Actually, of course, in a lot of cases people from a background in the developed world start from the position of a very severe handicap in the credibility stakes; they get negative benefit of doubt. Making the case for market reform has to be done carefully and slowly, with no short cuts, no promises of miracle solutions and overall respect for local politics - the general project of trying to make developing world farmers take on structural reforms that you could never get through the House of Representatives has been the own goal of the century for the neolib project. (There is, by the way, no book token prize for the first person to claim that neoliberals don't underestimate the difficulty of transition, or that they don't oversell their case - look at the italicised quote above). The one thing that one surely can't afford to do in a communicative situation like this, is to lie.

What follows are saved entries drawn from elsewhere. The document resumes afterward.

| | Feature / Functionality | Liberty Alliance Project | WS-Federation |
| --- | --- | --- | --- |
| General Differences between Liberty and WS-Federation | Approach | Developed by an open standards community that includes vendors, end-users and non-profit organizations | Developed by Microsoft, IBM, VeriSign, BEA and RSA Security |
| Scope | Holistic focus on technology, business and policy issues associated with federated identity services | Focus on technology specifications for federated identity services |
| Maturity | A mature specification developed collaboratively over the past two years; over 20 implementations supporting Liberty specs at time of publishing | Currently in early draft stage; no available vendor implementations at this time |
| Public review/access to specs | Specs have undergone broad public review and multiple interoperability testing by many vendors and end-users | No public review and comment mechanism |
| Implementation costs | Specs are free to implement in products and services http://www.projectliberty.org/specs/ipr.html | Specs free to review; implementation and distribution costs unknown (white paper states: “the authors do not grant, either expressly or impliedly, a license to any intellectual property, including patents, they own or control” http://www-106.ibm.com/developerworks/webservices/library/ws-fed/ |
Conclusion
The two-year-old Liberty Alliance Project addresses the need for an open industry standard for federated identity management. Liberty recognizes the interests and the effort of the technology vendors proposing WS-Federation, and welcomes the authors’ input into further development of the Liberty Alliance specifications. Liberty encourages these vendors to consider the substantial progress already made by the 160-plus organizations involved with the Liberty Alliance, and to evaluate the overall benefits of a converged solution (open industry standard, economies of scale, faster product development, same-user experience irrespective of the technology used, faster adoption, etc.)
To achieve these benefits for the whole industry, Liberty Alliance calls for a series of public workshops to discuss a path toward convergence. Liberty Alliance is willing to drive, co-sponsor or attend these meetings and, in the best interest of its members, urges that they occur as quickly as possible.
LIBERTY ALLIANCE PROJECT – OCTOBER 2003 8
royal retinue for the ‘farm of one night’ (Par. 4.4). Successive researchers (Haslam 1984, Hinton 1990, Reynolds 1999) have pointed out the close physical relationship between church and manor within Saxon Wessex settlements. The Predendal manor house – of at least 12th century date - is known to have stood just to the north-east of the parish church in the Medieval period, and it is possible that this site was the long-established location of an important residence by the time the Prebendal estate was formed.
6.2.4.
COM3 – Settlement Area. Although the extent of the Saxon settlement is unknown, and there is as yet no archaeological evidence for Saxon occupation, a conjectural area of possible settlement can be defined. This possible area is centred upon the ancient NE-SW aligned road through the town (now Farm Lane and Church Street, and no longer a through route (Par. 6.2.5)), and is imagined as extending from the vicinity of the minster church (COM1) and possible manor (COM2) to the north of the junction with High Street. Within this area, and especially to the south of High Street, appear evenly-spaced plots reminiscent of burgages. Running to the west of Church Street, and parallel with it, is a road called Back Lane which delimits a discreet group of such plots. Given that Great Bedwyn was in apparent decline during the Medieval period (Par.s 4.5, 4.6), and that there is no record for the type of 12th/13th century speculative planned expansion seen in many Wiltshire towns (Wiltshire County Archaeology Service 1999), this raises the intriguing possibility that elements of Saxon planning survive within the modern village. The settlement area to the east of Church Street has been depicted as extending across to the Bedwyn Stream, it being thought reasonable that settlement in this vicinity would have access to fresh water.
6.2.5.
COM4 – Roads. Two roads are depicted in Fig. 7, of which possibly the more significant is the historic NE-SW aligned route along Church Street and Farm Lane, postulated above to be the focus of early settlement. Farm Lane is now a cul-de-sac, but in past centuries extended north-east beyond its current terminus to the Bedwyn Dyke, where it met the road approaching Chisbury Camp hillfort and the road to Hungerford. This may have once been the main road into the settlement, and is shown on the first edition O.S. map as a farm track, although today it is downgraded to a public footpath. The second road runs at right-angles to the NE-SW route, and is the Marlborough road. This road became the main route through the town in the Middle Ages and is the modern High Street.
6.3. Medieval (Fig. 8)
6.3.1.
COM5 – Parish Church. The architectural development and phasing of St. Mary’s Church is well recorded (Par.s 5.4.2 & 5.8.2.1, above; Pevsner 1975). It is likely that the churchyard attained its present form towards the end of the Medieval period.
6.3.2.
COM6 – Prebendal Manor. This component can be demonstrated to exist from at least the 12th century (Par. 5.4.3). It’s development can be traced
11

[1] For example, this article by Rosemary Righter actually has quite a lot of useful factual information in it. But in order to get the ounce of facts, you have to swallow a ton of Afrobollocks. In no particular order, having covered the 1984 famine does not make you an expert on agriculture now, trends in "food produced per head since 1984" is clearly not a useful metric in a country going through a population explosion (children don't produce food, but nor do they consume anything like as much as a working adult), food produced per head is not the be-all and end-all anyway (for example, the flower and coffee plantations that generate so much of Ethiopia's hard currency exports don't produce food), and it really doesn't make sense to both praise Meles as a Western-oriented reformer and castigate him as an old-line Marxist; the reason he hasn't changed the Ethiopian system of land tenure is perhaps less to do with him being "purblind" than that land reform is difficult. I don't want to sound too critical because the Righter article is actually not bad as a statement of the Malthusian position (which is the underlying long term issue here and the one that I don't know enough about Ethiopia to have a view on), but a lot of it really could have been cut out without loss.
[2] And thus, it makes economic sense for Australian wheat farmers to sell their water rights to vineyards and not grow a crop this year, which is what they've done in large numbers. This isn't the only supply shock that's hit the wheat market this year, but it's the one I'm using as a colourful anecdote in this blog post.